[Records from a data collection]
Segment Open
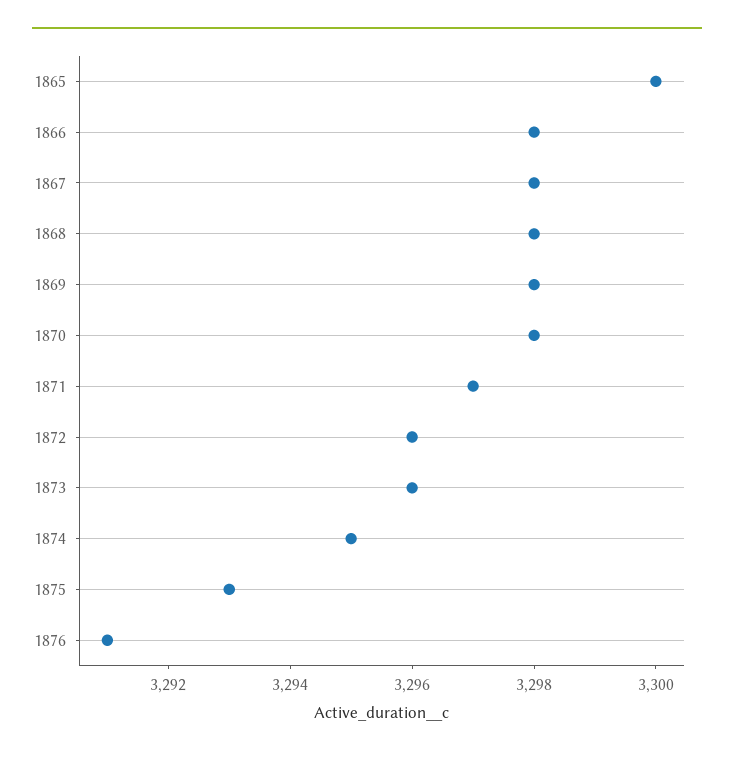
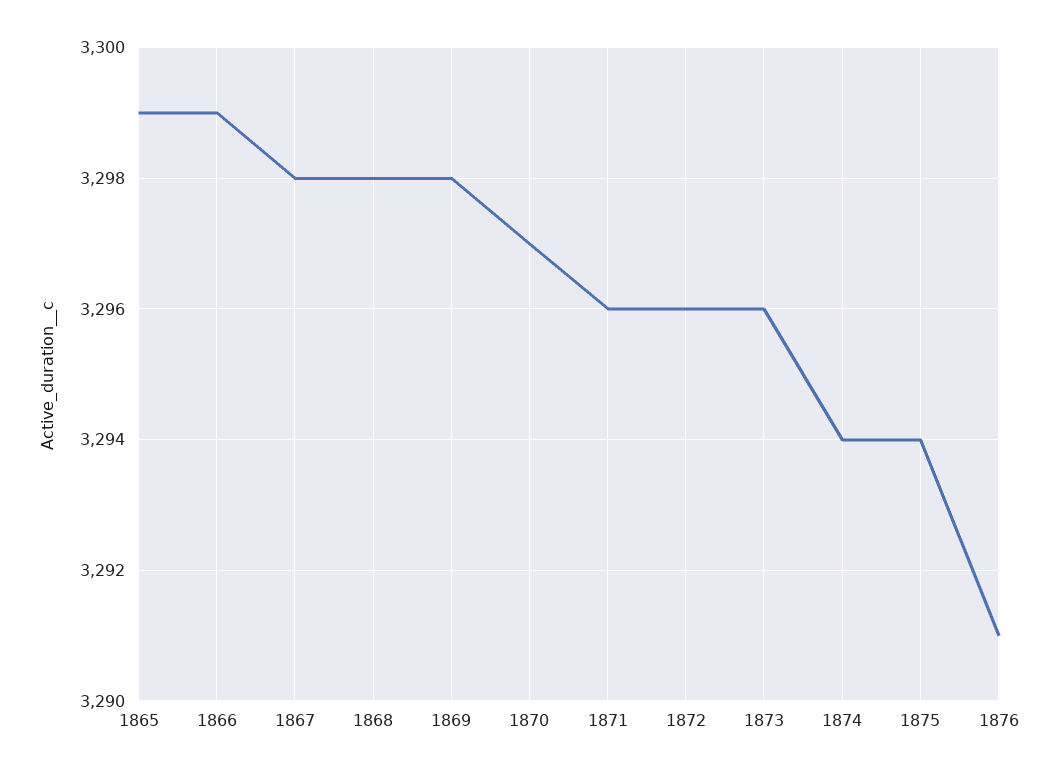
1865: 3300 -> 3299
1866: 3298 -> 3299
1870: 3298 -> 3297
1871: 3297 -> 3296
1874: 3295 -> 3294
1875: 3293 -> 3294

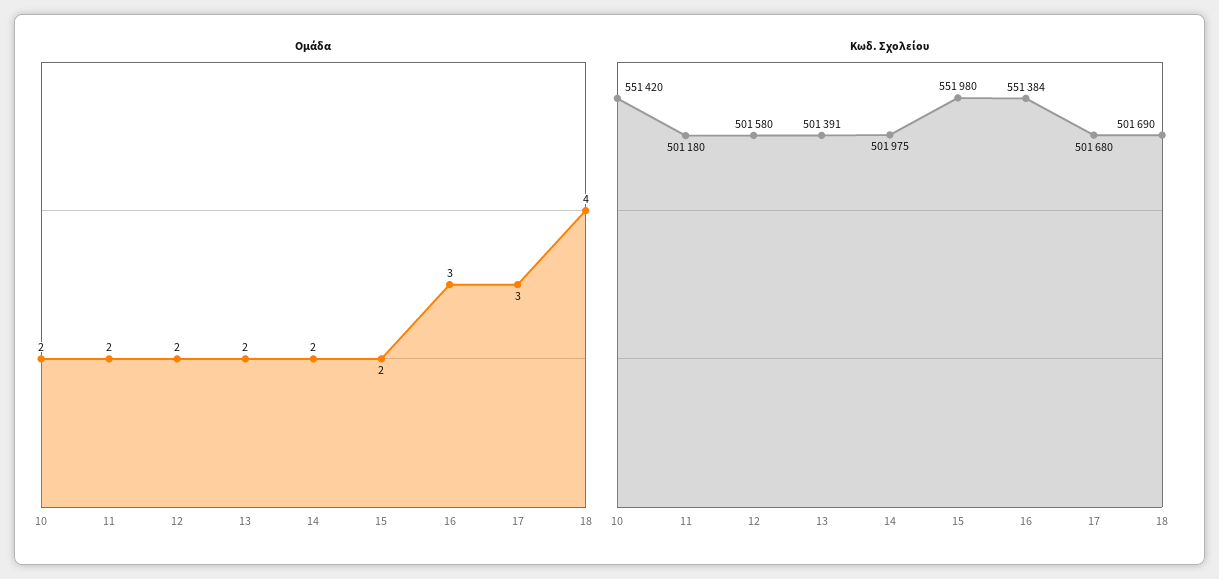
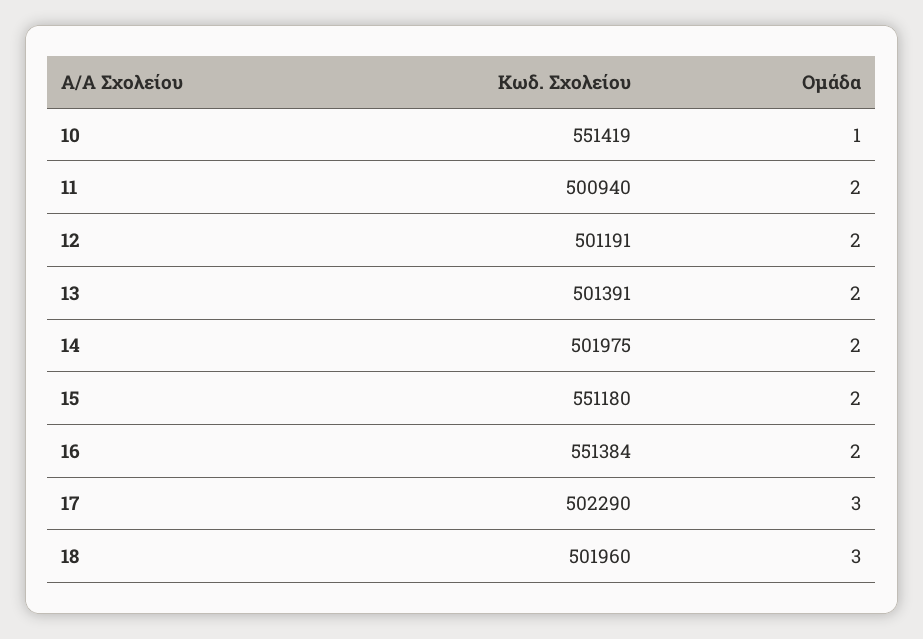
Ομάδα, 10: 2 -> 1
Ομάδα, 16: 3 -> 2
Ομάδα, 18: 4 -> 3
Κωδ. Σχολείου, 10: 551420 -> 551419
Κωδ. Σχολείου, 11: 501180 -> 500940
Κωδ. Σχολείου, 12: 501580 -> 501191
Κωδ. Σχολείου, 15: 551980 -> 551180
Κωδ. Σχολείου, 17: 501680 -> 502290
Κωδ. Σχολείου, 18: 501690 -> 501960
Segment Closed
Your answer must be an exact repeat of the records above, with the pictures left out.

## EXERCISE OUTPUT
1865: 3300 -> 3299
1866: 3298 -> 3299
1870: 3298 -> 3297
1871: 3297 -> 3296
1874: 3295 -> 3294
1875: 3293 -> 3294

Ομάδα, 10: 2 -> 1
Ομάδα, 16: 3 -> 2
Ομάδα, 18: 4 -> 3
Κωδ. Σχολείου, 10: 551420 -> 551419
Κωδ. Σχολείου, 11: 501180 -> 500940
Κωδ. Σχολείου, 12: 501580 -> 501191
Κωδ. Σχολείου, 15: 551980 -> 551180
Κωδ. Σχολείου, 17: 501680 -> 502290
Κωδ. Σχολείου, 18: 501690 -> 501960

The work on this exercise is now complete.